Where am I going with this story of religion and how does it fit in with antitrust? The discussion of the Rabbis reminded me of one of my favorite articles involving competition issues by academic superstars Dennis Carlton and Avi Weiss entitled The Economics of Religion, Jewish Survival, and Jewish Attitudes Toward Competition in Torah Education. Those of you up on antitrust policy will know that Dennis and Avi are not merely impressive academics. Rather, Dennis is the current Deputy Assistant Attorney General for Economic Analysis at DOJ Antitrust and Avi is the former Chief Economist and Deputy General Director of the Israel Antitrust Authority.

ABTRACT: This paper examines the attitude of Jewish law to competition in light of the economist's understanding of the benefits of competition and the beneficiaries from intervention in the competitive process. The punchline of this paper is simple. Although Judaism has used a whole host of restrictions on competition and has had its share of legislation to promote private interests, there has been one area that has generally been a consistent exception to impediments to competition--the teaching of Torah. This exception is all the more remarkable because those who were in a position to influence the legislation often stood to benefit from such restrictions. From this stress on teaching, we show that the foundation was laid for the survival and perpetuation of Judaism.

April 3, 2007 | Permalink | Comments (0) | TrackBack (0)

Sunday, April 1, 2007

Topco Revisited

Posted by D. Daniel Sokol

Peter Carstensen of the University of Wisconsin Law School and Harry First of NYU Law School revisit the Topco decision in their book chapter in ANTITRUST STORIES, entitled Rambling Through Economic Theory: Topco's Closer Look.  It is one the must read articles of the year and a good piece of historical antitrust scholarship.

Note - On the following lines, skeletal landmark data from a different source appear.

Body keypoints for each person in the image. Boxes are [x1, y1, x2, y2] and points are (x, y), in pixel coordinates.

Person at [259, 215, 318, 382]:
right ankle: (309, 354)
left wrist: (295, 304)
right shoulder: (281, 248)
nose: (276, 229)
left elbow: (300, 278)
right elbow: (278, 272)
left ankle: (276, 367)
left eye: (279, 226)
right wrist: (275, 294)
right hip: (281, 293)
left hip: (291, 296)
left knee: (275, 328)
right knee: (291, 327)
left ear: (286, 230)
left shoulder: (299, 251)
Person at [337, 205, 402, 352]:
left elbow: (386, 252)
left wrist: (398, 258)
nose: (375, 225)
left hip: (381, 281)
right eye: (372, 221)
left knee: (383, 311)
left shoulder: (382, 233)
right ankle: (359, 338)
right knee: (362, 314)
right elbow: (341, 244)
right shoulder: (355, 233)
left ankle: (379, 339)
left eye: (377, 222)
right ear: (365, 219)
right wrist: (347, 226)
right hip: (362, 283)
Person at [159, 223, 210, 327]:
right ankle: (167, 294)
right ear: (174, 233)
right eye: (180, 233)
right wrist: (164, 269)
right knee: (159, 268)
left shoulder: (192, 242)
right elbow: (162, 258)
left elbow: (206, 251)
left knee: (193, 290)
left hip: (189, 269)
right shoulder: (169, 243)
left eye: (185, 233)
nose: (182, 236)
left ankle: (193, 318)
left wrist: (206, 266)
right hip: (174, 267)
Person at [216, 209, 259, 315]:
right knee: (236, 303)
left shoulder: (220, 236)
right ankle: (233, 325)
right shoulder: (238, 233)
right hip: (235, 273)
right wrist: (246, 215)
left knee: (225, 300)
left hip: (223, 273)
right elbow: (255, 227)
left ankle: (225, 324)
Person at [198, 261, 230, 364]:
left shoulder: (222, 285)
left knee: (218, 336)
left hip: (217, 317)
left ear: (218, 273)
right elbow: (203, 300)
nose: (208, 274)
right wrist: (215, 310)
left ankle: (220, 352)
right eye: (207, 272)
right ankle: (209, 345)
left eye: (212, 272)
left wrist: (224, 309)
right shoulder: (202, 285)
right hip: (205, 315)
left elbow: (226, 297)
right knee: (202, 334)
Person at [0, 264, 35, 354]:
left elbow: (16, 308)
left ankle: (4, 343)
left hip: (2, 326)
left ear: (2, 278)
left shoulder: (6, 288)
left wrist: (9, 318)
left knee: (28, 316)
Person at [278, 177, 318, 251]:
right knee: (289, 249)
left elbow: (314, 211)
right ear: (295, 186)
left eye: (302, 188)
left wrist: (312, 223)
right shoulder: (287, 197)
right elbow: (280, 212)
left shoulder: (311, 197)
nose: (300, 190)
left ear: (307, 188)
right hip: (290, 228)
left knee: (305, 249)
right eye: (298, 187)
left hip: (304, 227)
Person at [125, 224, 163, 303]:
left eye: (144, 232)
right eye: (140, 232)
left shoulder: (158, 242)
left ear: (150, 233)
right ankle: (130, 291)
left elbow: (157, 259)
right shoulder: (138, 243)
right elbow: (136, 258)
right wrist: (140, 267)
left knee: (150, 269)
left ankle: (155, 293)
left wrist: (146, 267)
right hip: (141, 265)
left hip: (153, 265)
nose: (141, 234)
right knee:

Abstract: This paper, which will be published as a chapter in Foundation Press's forthcoming volume of antitrust stories, reviews United States v. Topco Associates, the Supreme Court's 1972 decision holding that horizontal territorial divisions are per se unlawful under Section 1 of the Sherman Act. Most commentators believe the decision was ill-considered - one of the most telling exemplars of Populist era jurisprudence, wrote one commentator; one of the most infamous antitrust cases ever, a case founded on judicial expediency, not economics and one now appropriately viewed as outside the antitrust mainstream, wrote another. We disagree.

Drawing on the transcript of the oral argument, Justice Department documents, the trial record, participant recollections, and the economic background of the supermarket industry, we show how Donald Turner successfully framed the case to solidify the per se rule. We also show that the case was correctly viewed as an attack on a cartel effort by medium-sized supermarket chains to exclude each other from their respective core geographic markets. We also argue that the Court was actually not indifferent to the factual issues the case presented and that at least some members were likely skeptical of Topco's purported justifications. The Court's decision was thus not made on a completely doctrinal basis. Indeed, its below-the-surface consideration of the facts was at least a closer look, even if not the deliberate one today's Supreme Court would require.

Clear rules have their rewards. Donald Turner was right to bring Topco and the Court was right to favor free entry over territorial treaties among competitors. There are complicated areas in antitrust, but the Topco agreement, on closer look, turns out not to be one of them.